Wherever that act comes to fruition,
there one experiences the fruit thereof,
whether it come into bearing in this very life

 

(b)

 

Monks, there are these three originating causes of action.

What three?

Freedom from lust,
malice and
delusion.

An act not performed in lust,
not born of lust,
not originating in lust,
not arising from lust,
- since lust has vanished,
that act is abandoned,
cut off at the root,
made like a palm-tree stump,
made unable to come again,
of a nature not to arise again in future time.

An act not performed in malice
not born of malice,
not originating in malice,
not arising from malice,
- since malice has vanished,
that act is abandoned,
cut off at the root,
made like a palm-tree stump,
made unable to come again,
of a nature not to arise again in future time.

An act not performed under delusion
not born of delusion,
not originating in delusion,
not arising from delusion,
- since delusion has vanished,
that act is abandoned,
cut off at the root,
made like a palm-tree stump,
made unable to come again,
of a nature not to arise again in future time.

Suppose seeds that are unbroken,
not rotten,
unspoiled by wind and heat,
capable of sprouting,
well embedded,
and a man burns them with fire,[4]
and having done so
reduces them to ashes.
Having done that
he winnows the ashes in a strong wind
or lets them be carried off by a swiftly flowing stream,
- those seeds, monks,
would be cut off at the root,
made like a palm-three stump,
made unable to become again,
of a nature not to arise again in future time ...

[119] Just so, monks,
an act not performed in lust,
not born of lust,
not originating in lust,
not arising from lust,
- since lust has vanished,
that act is abandoned,
cut off at the root,
made like a palm-tree stump,
made unable to come again,
of a nature not to arise again in future time.

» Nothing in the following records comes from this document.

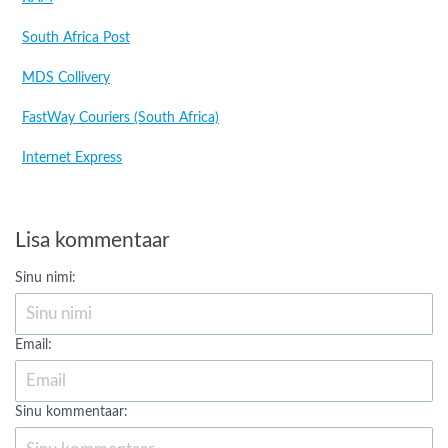
South Africa Post
MDS Collivery
FastWay Couriers (South Africa)
Internet Express
Lisa kommentaar
Sinu nimi:
Email:
Sinu kommentaar:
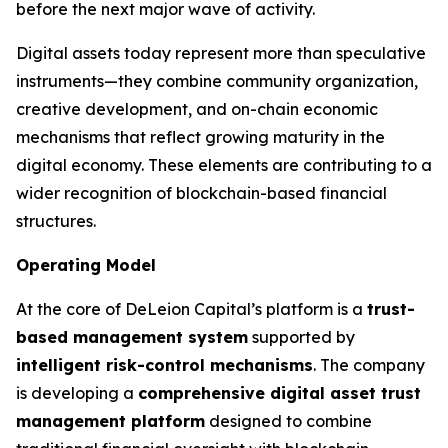
before the next major wave of activity.
Digital assets today represent more than speculative
instruments—they combine community organization,
creative development, and on-chain economic
mechanisms that reflect growing maturity in the
digital economy. These elements are contributing to a
wider recognition of blockchain-based financial
structures.
Operating Model
At the core of DeLeion Capital’s platform is a
trust-
based management system
supported by
intelligent risk-control mechanisms
. The company
is developing a
comprehensive digital asset trust
management platform
designed to combine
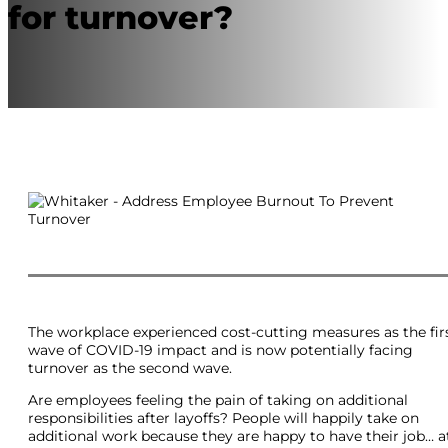
for turnover?
The workplace experienced cost-cutting measures as the fir
wave of COVID-19 impact and is now potentially facing
turnover as the second wave.
Are employees feeling the pain of taking on additional
responsibilities after layoffs? People will happily take on
additional work because they are happy to have their job… a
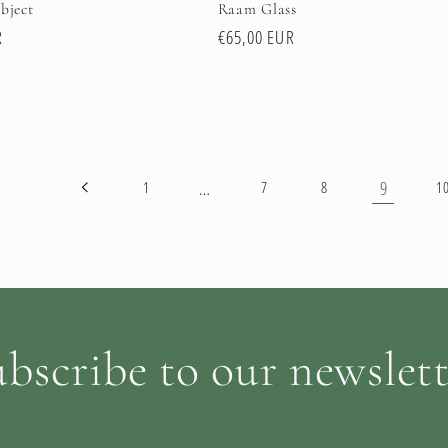
bject
Raam Glass
R
Regular
€65,00 EUR
price
…
9
1
7
8
1
bscribe to our newslet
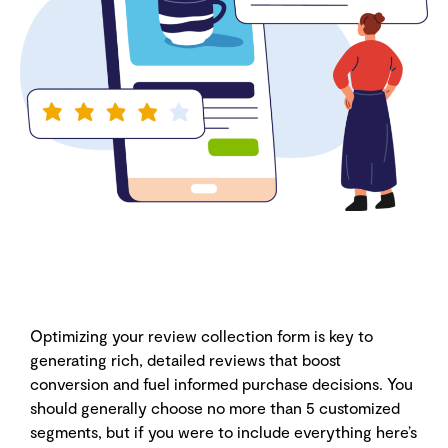
Optimizing your review collection form is key to
generating rich, detailed reviews that boost
conversion and fuel informed purchase decisions. You
should generally choose no more than 5 customized
segments, but if you were to include everything here’s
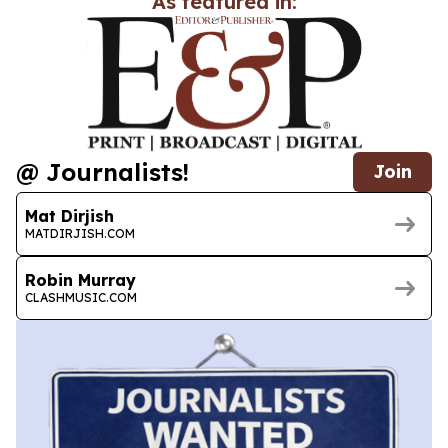
As featured in:
@ Journalists!
Join
Mat Dirjish
MATDIRJISH.COM
Robin Murray
CLASHMUSIC.COM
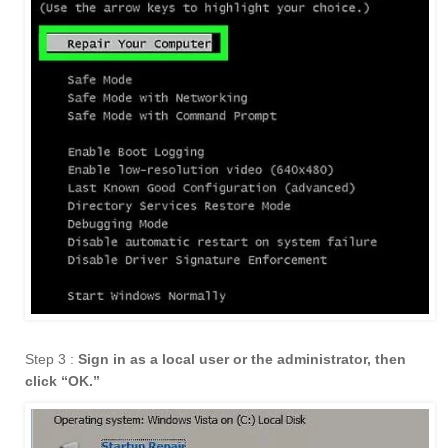
Step 3 :
Sign in as a local user or the administrator, then
click “OK.
”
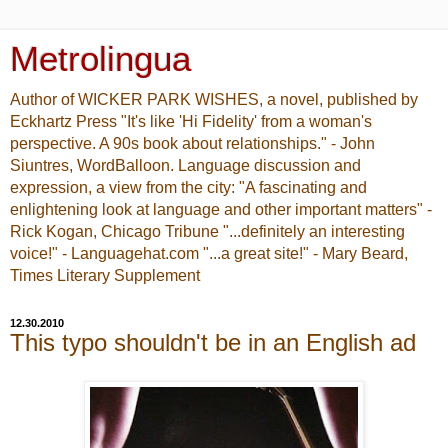
Metrolingua
Author of WICKER PARK WISHES, a novel, published by
Eckhartz Press "It's like 'Hi Fidelity' from a woman's
perspective. A 90s book about relationships." - John
Siuntres, WordBalloon. Language discussion and
expression, a view from the city: "A fascinating and
enlightening look at language and other important matters" -
Rick Kogan, Chicago Tribune "...definitely an interesting
voice!" - Languagehat.com "...a great site!" - Mary Beard,
Times Literary Supplement
12.30.2010
This typo shouldn't be in an English ad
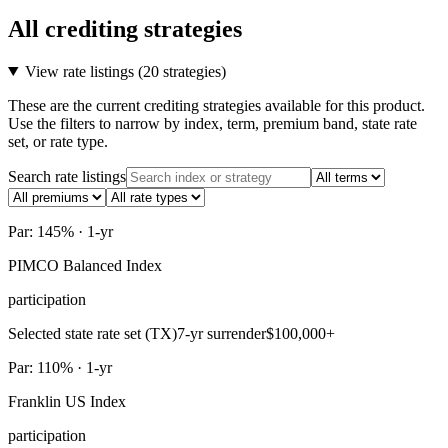
All crediting strategies
View rate listings (
20 strategies
)
These are the current crediting strategies available for this product.
Use the filters to narrow by index, term, premium band, state rate
set, or rate type.
Search rate listings
Par: 145% · 1-yr
PIMCO Balanced Index
participation
Selected state rate set (TX)
7-yr surrender
$100,000+
Par: 110% · 1-yr
Franklin US Index
participation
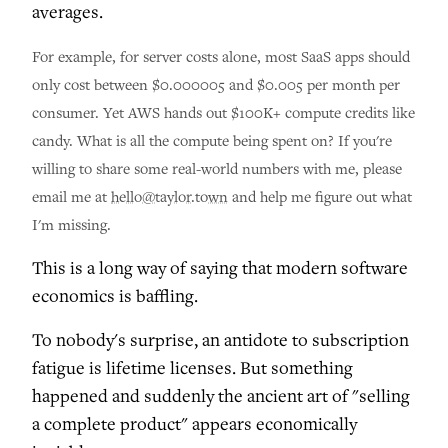
averages.
For example, for server costs alone, most SaaS apps should
only cost between $0.000005 and $0.005 per month per
consumer. Yet AWS hands out $100K+ compute credits like
candy. What is all the compute being spent on? If you're
willing to share some real-world numbers with me, please
email me at
hello@taylor.town
and help me figure out what
I'm missing.
This is a long way of saying that modern software
economics is baffling.
To nobody's surprise, an antidote to subscription
fatigue is lifetime licenses. But something
happened and suddenly the ancient art of "selling
a complete product" appears economically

An act not performed in malice
not born of malice,
not originating in malice,
not arising from malice,
- since malice has vanished,
that act is abandoned,
cut off at the root,
made like a palm-tree stump,
made unable to come again,
of a nature not to arise again in future time.

An act not performed under delusion
not born of delusion,
not originating in delusion,
not arising from delusion,
- since delusion has vanished,
that act is abandoned,
cut off at the root,
made like a palm-tree stump,
made unable to come again,
of a nature not to arise again in future time.

These indeed, monks, are the originating causes of actions.

From lust or malice or delusion born,
A deed, or great or small, performed by fools[5]
Just here is felt: no other ground is seen[6]
For its fulfilment. Wise monks should eschew
Lust, malice and delusion for this cause,
Get knowledge[7] and forsake all ways of woe.'

 


[1] Nidaani. Cf. Warren, Buddhism in Translations, 315. [ed.: not found. 215? Warren's translation of this sutta.

[2] Pariyaaye.

[3] Cf. K.S. iii, 46; v, 329. Saaradaani = gahita-saaraani, saaravantaani no nissaaraa. Comy.

[4] Cf. K.S., ii, 62.

[5] Text has wrongly caapi viddasu for caap'aviddasu of Comy. (ya'n so avidu andha-baalo ... karoti). Aviddasu = avidvaa.

[6] Vatthu'n = khetta'n, as at A. ii, 158. Comy. 'There is no other ground to ripen the fruit of it. The deed done by one does not ripen in the personal existence of another.'

[7] Vijja'n uppaadaya'n = arahatta-magga-vijja'n uppaadetvaa. Comy.